Hey babe, you're about to start 1st grade. You're about to have a whole full day of school for the very first time.
No more pre-k coddling. No more breezy, sweet and short kindergarten days.
This is it.
You're going to be out of my sight now for so many hours compared to before. I'll probably think of you every minute of every hour — at least for the first week.
I already know I'm going to take this much harder than you. I already know I'm going to weep on the first day.
You look older than you really are. You are getting unbelievably tall. You are undeniably sharp. To me, you are a creation which knows no bounds.
This is 6.
This is me letting go of walking you as far up to the classroom as I can, standing there watching you make your way into the playground, and then lingering some more to check and see if anyone is playing with you.
Oh, how I worry if you will make friends.
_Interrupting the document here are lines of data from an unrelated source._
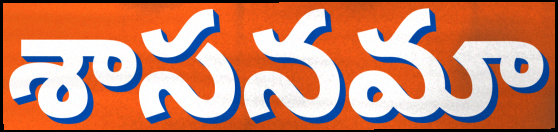
శాసనమా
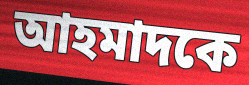
আহমাদকে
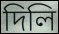
দিলি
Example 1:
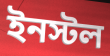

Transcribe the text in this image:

ইনস্টল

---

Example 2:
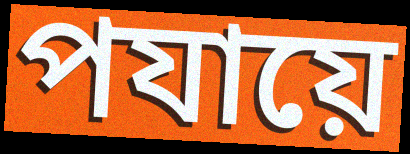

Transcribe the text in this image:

পযায়ে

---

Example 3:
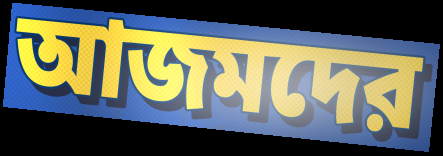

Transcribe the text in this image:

আজমদের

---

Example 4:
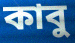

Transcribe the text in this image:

কাবু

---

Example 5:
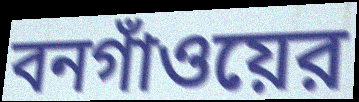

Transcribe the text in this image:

বনগাঁওয়ের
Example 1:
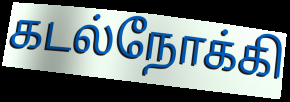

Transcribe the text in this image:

கடல்நோக்கி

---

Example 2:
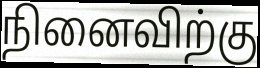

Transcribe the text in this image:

நினைவிற்கு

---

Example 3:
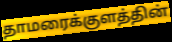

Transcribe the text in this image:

தாமரைக்குளத்தின்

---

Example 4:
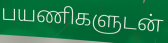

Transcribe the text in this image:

பயணிகளுடன்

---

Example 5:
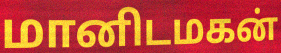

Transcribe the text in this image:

மானிடமகன்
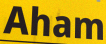
Aham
Oh, how I worry if you will be kind.
Gone are the days of bottles, naps, and diaper changes. Gone are the days of having you completely in my grasp.
I remember how I could not wait for this. I could not wait just to have some peace and quiet without the endless chattering and noise.
And now it's here.
This is 6.
This is you becoming a "big kid". This is you having to find your way to the bathroom by yourself at school. This is you having to find a friend to sit with in the cafeteria by yourself. This is you having so much more responsibility and pressure than you are used to.
But I know you are ready. You are climbing the walls to grow up. You are impatient for new challenges. You are phenomenal in your thirst for life.
But I will still worry about your confidence, your behavior — if anyone makes fun of you for any reason. I will worry about your reaction to the "mean kids". And I will try to help you not become one yourself.
I will glance at the clock throughout the day and know you are on your own, out of my sight, in the care of others, and learning how to socially survive without my constant guidance or my stern voice telling you, "No."
This is 6.
This is us moving on. This is my baby growing those wings out further. This is my heart breaking both with pride and grief. This is me being ridiculously emotional.
Fly on, sweet daughter. We got this.